Physicians and Californians Support Aid in Dying, but the California Medical Association Doesn’t

[courtesy of California Progress Report]

CMA ignores evidence, experts, and physicians’ views

Richard-Ikeda.jpg By Richard Ikeda, M.D.

When cure is no longer possible, the majority of Californians, and the majority of California physicians, want dying patients to have the right to make end of life choices in accord with their own values and beliefs. I am disappointed that my own professional organization, the California Medical Association (CMA), continues to oppose terminal patients’ end of life choices. As a physician caring for the poor and vulnerable elderly, I can tell you cancer and other terminal patients need better end of life care and choices. This week completed ten years’ experience with Oregon’s death with dignity law, and all studies show end of life care has improved for all Oregonians.

The CMA leadership continues to ignore the evidence that patient choice helps all those facing the end of life. It’s time for CMA to join other medical groups in changing its position on aid-in-dying. Peer-reviewed research from Oregon shows that after almost 10 years, there is no evidence of a slippery slope or that vulnerable populations have been harmed. A study published last month in the Journal of Medical Ethics by five researchers who exhaustively examined the effects of aid in dying in Oregon and the Netherlands debunks opponents’ arguments that legalized aid-in-dying harms disabled people and other at-risk groups. The researchers concluded that there was no evidence of harm to the elderly, the uninsured, the, poor, or the disabled.

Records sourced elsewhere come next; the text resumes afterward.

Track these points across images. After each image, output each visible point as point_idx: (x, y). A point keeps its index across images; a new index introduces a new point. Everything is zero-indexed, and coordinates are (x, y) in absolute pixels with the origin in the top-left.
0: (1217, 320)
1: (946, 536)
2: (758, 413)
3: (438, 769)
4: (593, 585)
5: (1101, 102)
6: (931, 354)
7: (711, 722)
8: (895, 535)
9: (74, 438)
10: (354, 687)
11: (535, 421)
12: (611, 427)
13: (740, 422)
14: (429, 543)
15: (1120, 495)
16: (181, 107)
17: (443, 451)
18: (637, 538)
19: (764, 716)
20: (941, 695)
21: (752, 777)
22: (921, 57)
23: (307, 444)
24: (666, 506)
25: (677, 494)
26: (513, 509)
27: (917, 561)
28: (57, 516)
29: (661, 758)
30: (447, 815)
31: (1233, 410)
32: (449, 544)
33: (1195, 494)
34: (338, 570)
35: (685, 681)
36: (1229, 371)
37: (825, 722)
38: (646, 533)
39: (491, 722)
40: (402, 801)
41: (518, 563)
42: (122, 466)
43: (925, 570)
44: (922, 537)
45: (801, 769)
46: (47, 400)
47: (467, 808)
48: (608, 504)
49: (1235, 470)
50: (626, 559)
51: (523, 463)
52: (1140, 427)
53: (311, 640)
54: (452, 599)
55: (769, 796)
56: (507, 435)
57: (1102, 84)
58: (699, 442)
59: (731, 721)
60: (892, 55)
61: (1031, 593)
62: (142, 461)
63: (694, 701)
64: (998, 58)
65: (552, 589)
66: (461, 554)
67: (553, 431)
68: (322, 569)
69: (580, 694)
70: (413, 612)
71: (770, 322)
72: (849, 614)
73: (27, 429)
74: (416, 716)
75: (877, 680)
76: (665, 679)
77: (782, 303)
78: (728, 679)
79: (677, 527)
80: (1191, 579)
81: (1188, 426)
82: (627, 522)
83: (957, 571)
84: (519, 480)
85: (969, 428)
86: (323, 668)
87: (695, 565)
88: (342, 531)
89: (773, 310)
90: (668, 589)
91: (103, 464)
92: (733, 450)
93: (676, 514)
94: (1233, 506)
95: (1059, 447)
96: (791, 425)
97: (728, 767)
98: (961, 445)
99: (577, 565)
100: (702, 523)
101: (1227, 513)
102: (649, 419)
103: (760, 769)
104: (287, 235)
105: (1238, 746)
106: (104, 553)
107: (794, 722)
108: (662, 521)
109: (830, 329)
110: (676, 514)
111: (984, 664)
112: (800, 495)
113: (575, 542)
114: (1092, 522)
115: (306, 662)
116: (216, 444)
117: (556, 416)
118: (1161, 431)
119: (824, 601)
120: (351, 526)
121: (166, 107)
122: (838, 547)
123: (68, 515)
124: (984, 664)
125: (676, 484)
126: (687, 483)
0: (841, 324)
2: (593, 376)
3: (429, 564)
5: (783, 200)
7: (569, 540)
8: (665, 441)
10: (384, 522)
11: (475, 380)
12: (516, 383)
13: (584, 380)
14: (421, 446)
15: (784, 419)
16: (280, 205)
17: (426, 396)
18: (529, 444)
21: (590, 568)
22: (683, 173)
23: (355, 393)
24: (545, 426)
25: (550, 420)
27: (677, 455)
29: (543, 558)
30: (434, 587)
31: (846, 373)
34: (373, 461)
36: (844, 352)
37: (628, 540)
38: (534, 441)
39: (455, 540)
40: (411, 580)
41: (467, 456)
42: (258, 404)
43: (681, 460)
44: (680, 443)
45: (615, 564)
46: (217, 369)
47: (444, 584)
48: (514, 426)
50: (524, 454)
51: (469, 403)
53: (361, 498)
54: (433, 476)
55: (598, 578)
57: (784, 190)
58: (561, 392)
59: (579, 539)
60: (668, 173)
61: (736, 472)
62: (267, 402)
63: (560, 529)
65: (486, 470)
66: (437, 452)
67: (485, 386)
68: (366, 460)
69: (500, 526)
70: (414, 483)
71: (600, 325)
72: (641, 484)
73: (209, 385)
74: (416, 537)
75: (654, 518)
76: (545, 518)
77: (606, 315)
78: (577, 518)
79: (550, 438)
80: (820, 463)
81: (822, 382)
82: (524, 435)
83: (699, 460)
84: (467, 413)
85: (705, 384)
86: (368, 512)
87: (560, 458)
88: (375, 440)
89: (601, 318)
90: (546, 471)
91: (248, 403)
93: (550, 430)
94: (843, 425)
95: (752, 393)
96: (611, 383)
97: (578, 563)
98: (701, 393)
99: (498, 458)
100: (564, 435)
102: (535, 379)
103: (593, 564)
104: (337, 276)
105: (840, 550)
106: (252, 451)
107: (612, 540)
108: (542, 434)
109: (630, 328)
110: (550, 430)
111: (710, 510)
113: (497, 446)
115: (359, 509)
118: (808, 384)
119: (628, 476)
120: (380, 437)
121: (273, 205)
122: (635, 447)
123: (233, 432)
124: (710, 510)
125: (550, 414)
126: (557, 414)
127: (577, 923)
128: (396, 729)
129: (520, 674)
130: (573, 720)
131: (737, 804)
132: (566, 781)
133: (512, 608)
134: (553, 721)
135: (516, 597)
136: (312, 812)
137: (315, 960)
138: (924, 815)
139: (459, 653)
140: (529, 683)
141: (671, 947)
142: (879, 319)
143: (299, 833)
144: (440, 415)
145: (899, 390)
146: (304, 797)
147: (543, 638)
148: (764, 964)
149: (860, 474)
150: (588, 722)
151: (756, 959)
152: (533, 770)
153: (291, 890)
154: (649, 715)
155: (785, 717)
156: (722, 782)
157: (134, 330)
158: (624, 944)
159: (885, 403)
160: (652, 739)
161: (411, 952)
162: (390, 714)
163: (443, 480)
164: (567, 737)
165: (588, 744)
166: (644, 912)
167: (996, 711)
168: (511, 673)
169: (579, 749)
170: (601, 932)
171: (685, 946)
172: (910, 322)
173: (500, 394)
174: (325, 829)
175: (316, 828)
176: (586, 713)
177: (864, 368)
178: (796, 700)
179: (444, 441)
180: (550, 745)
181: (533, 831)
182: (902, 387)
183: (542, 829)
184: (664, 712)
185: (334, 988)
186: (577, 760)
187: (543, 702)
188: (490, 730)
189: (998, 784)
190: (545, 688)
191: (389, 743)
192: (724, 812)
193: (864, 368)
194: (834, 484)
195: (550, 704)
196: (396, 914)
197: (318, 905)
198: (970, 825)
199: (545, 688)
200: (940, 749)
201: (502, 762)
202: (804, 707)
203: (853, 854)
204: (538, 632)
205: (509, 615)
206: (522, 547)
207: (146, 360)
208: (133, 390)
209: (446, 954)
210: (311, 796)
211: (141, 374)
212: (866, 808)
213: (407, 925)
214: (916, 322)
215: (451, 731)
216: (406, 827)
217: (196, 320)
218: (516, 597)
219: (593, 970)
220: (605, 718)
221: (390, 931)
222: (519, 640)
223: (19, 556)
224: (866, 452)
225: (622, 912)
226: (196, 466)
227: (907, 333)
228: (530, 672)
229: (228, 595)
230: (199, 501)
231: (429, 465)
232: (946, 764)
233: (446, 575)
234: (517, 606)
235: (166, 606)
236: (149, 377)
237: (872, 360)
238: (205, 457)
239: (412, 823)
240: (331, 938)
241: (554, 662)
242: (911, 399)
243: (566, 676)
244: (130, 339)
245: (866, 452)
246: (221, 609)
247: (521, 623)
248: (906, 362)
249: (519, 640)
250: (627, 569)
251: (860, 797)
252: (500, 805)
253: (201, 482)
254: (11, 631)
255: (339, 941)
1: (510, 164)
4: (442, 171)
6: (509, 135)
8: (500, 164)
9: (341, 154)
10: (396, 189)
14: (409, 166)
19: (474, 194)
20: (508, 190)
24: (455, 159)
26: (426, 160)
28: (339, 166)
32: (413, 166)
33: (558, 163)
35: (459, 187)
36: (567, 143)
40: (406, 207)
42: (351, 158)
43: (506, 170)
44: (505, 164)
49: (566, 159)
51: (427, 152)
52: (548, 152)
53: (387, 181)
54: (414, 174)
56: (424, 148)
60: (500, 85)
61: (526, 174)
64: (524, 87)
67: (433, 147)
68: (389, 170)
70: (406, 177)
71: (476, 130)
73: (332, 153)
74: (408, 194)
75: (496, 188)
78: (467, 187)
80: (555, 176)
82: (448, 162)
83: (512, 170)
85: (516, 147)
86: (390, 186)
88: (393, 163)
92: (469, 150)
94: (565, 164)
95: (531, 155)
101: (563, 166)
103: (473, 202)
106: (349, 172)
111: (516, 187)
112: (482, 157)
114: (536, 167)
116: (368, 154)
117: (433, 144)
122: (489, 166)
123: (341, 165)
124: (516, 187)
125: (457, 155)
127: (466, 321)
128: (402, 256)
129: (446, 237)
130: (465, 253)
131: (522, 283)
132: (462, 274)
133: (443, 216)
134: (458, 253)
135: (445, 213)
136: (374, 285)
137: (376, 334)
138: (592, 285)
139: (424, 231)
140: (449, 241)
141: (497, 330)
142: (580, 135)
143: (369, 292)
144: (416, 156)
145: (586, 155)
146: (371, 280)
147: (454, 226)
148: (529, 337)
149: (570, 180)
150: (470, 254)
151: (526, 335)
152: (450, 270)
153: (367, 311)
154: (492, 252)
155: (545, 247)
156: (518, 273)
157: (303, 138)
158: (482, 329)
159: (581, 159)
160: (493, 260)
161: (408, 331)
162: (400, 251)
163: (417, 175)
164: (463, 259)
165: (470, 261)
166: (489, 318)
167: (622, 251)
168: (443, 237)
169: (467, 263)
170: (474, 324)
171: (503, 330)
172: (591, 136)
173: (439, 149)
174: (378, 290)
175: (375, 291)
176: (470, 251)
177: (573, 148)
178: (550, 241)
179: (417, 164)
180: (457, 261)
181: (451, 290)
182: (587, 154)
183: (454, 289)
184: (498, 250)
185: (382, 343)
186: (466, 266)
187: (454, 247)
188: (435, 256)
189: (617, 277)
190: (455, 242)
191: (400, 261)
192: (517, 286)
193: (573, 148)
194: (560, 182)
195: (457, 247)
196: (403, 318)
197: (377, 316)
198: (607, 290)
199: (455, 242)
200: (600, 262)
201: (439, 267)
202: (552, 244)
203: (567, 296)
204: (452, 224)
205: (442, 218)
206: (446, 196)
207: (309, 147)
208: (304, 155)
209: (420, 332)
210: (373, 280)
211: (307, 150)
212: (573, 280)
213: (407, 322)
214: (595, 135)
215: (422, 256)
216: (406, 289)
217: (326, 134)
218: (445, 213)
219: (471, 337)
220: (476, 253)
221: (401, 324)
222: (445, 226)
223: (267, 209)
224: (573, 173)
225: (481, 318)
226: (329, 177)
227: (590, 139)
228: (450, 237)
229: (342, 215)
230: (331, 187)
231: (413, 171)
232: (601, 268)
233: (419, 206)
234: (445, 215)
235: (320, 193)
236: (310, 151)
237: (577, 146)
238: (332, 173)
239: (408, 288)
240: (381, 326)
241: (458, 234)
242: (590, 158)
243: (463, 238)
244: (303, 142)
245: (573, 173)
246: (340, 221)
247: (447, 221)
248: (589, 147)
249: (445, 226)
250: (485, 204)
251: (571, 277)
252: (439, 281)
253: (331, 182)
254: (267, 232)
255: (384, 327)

The most recent study found that no vulnerable populations have been harmed in any way from the Oregon law. Yet CMA ignores this evidence and continues to base its opposition to patient choice on a fear of a “slippery slope.” But there is no slippery slope. CMA appears to be making policy based on conservative Christian doctrine instead of relying on peer-reviewed studies and the opinion of end of life experts.

The CMA opposition ignores the views of most physicians. A national survey of 677 physicians and 1,057 members of the general public by HCD Research in October 2005 revealed that the majority of both groups believe that physicians should be permitted to dispense life-ending prescriptions to terminally ill patients who have made a rational decision to die due to unbearable suffering. The survey indicated that nearly two-thirds of physicians (62%) and the general public (64%) believes that physicians should be permitted to dispense life-ending prescriptions. The CMA policy contradicts that of the Academy of Hospice and Palliative Care Medicine (AAHPM), the organization that represents physicians on the front line of end-of-life care - changed its position from opposition to “studied” neutrality: “Excellent medical care . . . can control most symptoms . . . near the end of life. On occasion, however, severe suffering persists; in such a circumstance a patient may ask his physician for assistance in ending his life by providing Physician-assisted Death (PAD).”